● **Task item**
All of the lines below need to be copied exactly, apart from the pictures.

● **Supplied material**
>>>>>

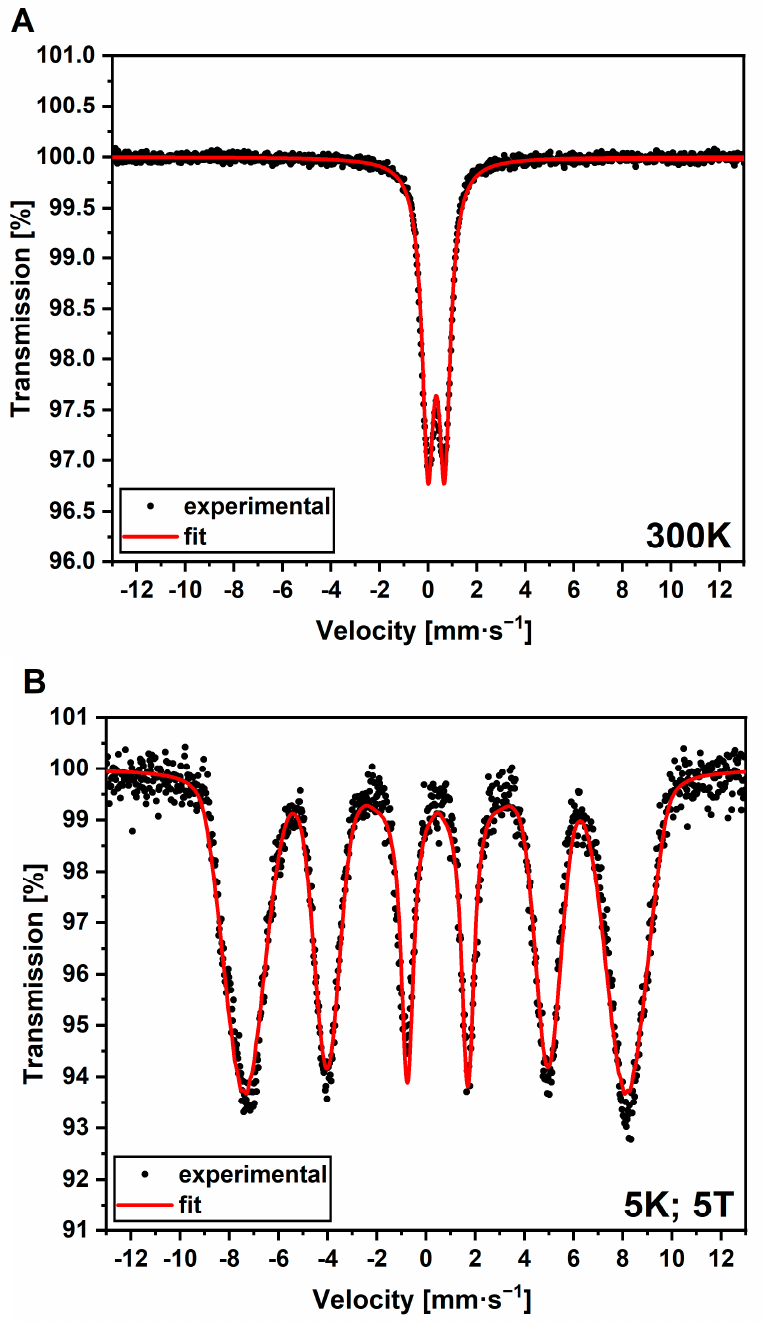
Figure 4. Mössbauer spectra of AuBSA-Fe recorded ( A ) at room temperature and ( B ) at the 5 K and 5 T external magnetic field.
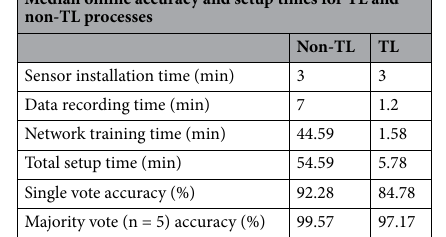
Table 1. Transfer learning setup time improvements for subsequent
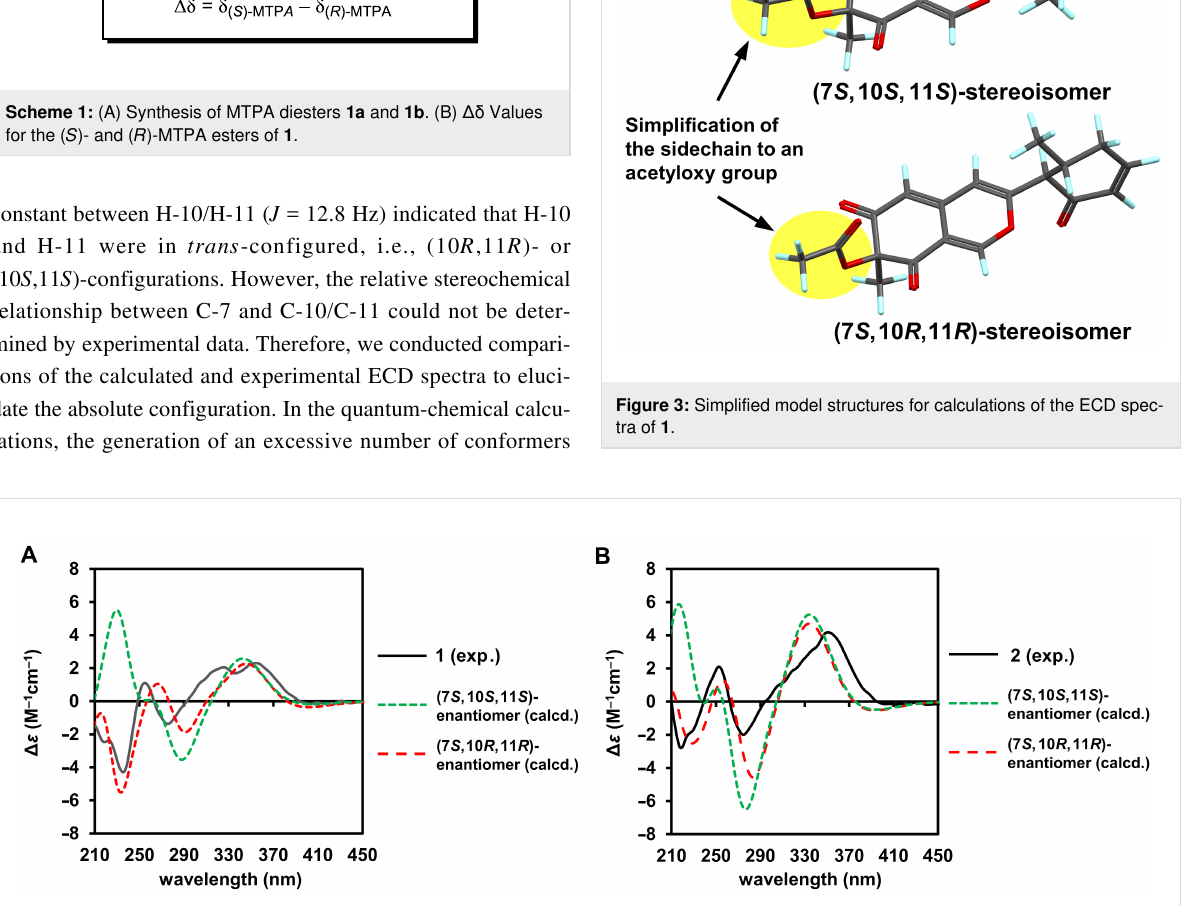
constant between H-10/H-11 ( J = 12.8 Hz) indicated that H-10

<<<<<

● **Exercise answer**
Figure 4. Mössbauer spectra of AuBSA-Fe recorded ( A ) at room temperature and ( B ) at the 5 K and 5 T external magnetic field.
Table 1. Transfer learning setup time improvements for subsequent
constant between H-10/H-11 ( J = 12.8 Hz) indicated that H-10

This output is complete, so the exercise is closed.